Informed consent in pragmatic trials: results from a survey of trials published 2014-2019
Jennifer Zhe Zhang, Stuart G Nicholls, Kelly Carroll, Hayden Peter Nix, Cory E Goldstein, Spencer Phillips Hey, Jamie C Brehaut, Paul C McLean, Charles Weijer, Dean A Fergusson, Monica Taljaard
Journal of Medical Ethics, 15 November 2021
Abstract
Objectives
To describe reporting of informed consent in pragmatic trials, justifications for waivers of consent and reporting of alternative approaches to standard written consent. To identify factors associated with (1) not reporting and (2) not obtaining consent.
Methods
Survey of primary trial reports, published 2014-2019, identified using an electronic search filter for pragmatic trials implemented in MEDLINE, and registered in ClinicalTrials.gov.
Results
Among 1988 trials, 132 (6.6%) did not include a statement about participant consent, 1691 (85.0%) reported consent had been obtained, 139 (7.0%) reported a waiver and 26 (1.3%) reported consent for one aspect (eg, data collection) but a waiver for another (eg, intervention). Of the 165 trials reporting a waiver, 76 (46.1%) provided a justification. Few (53, 2.9%) explicitly reported use of alternative approaches to consent.

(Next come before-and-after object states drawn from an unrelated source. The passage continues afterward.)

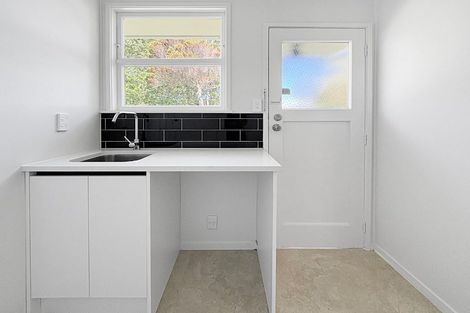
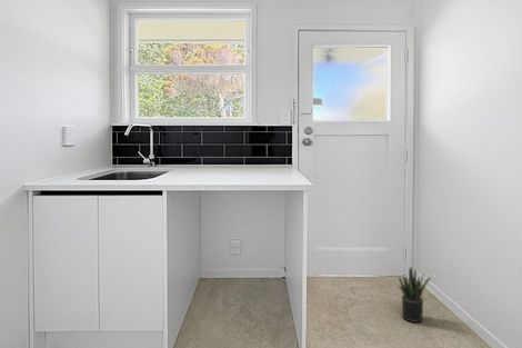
+ potted plant [396,265,432,324]
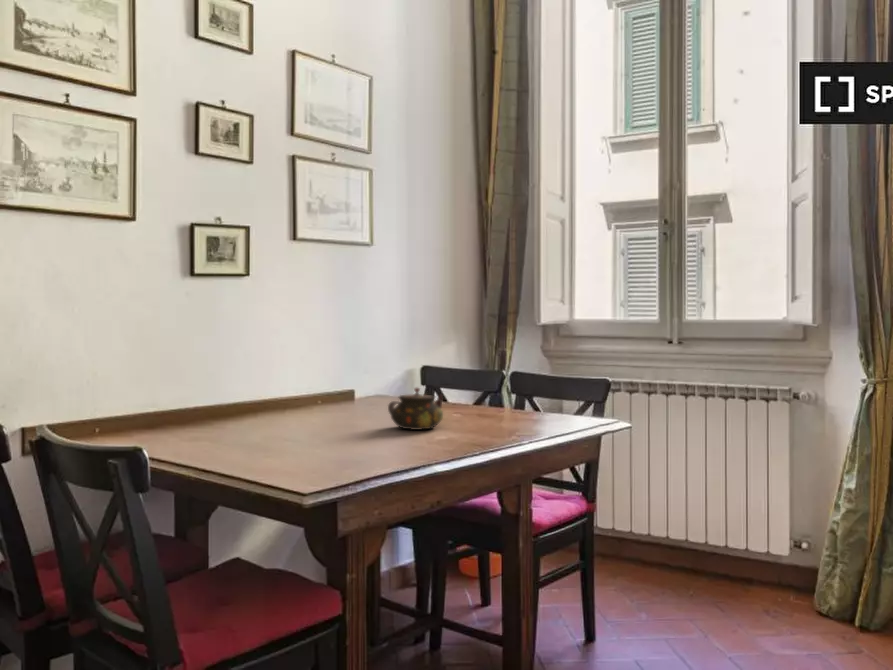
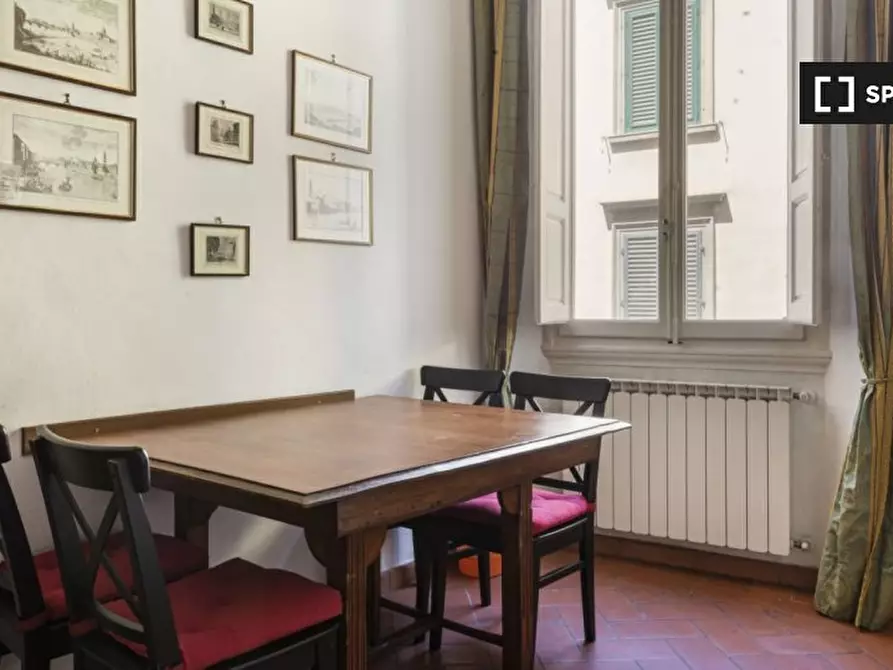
- teapot [387,386,444,431]
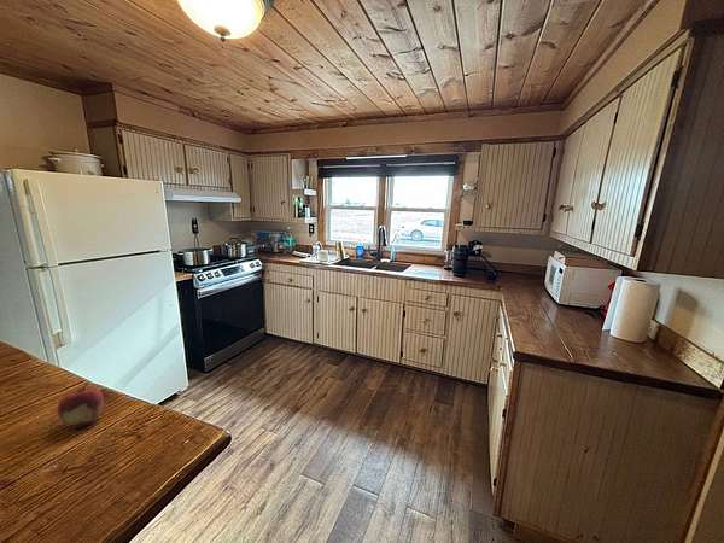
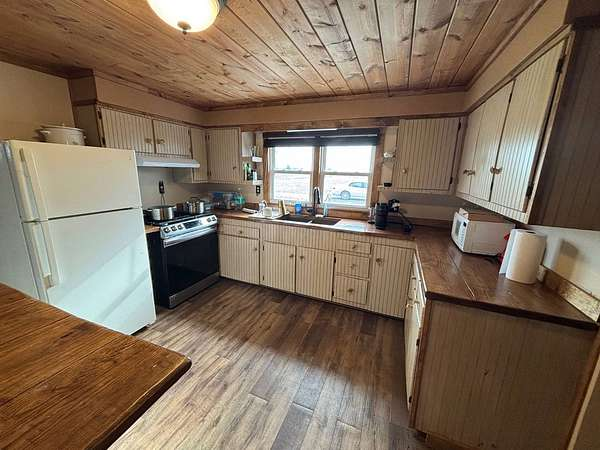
- fruit [57,381,105,431]
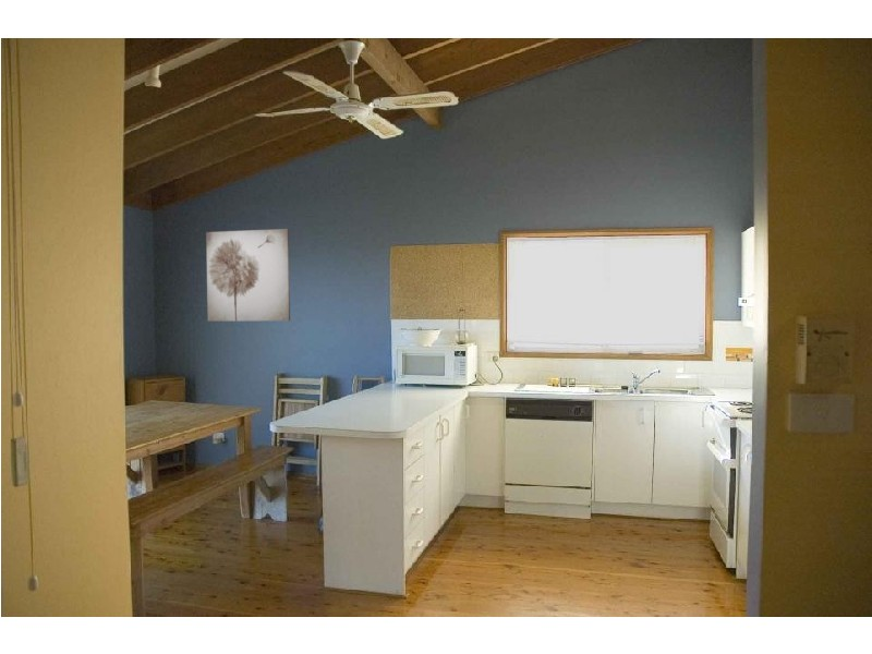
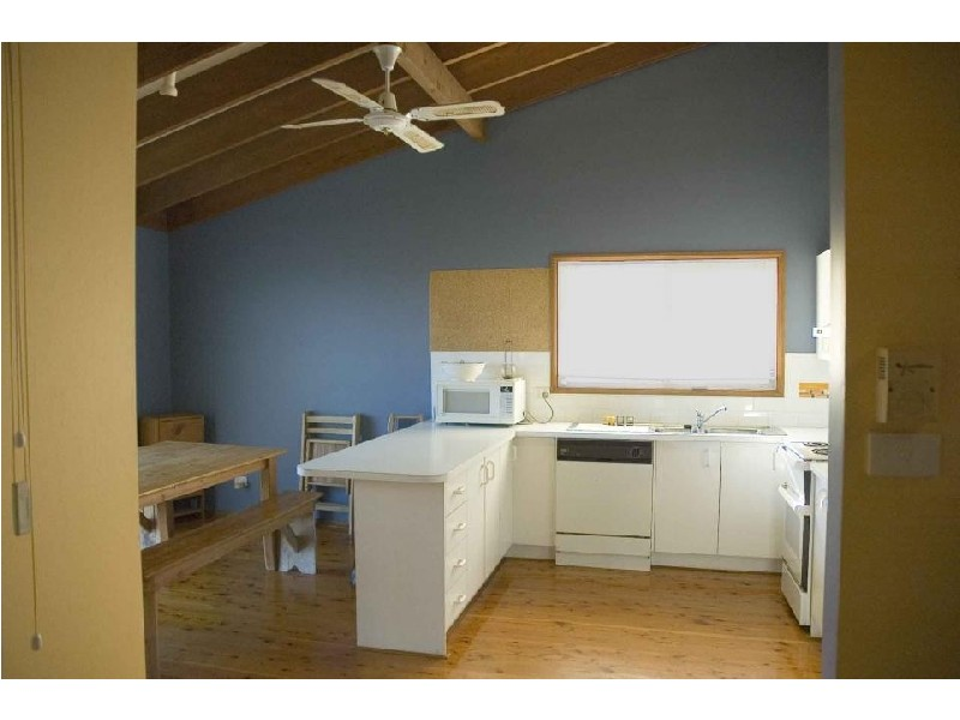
- wall art [205,228,291,323]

In multivariable logistic regression analyses, lower journal impact factor (p=0.001) and cluster randomisation (p<0.0001) were significantly associated with not reporting on consent, while trial recency, cluster randomisation, higher-income country settings, health services research and explicit labelling as pragmatic were significantly associated with not obtaining consent (all p<0.0001).
Discussion
Not obtaining consent seems to be increasing and is associated with the use of cluster randomisation and pragmatic aims, but neither cluster randomisation nor pragmatism are currently accepted justifications for waivers of consent. Rather than considering either standard written informed consent or waivers of consent, researchers and research ethics committees could consider alternative consent approaches that may facilitate the conduct of pragmatic trials while preserving patient autonomy and the public’s trust in research.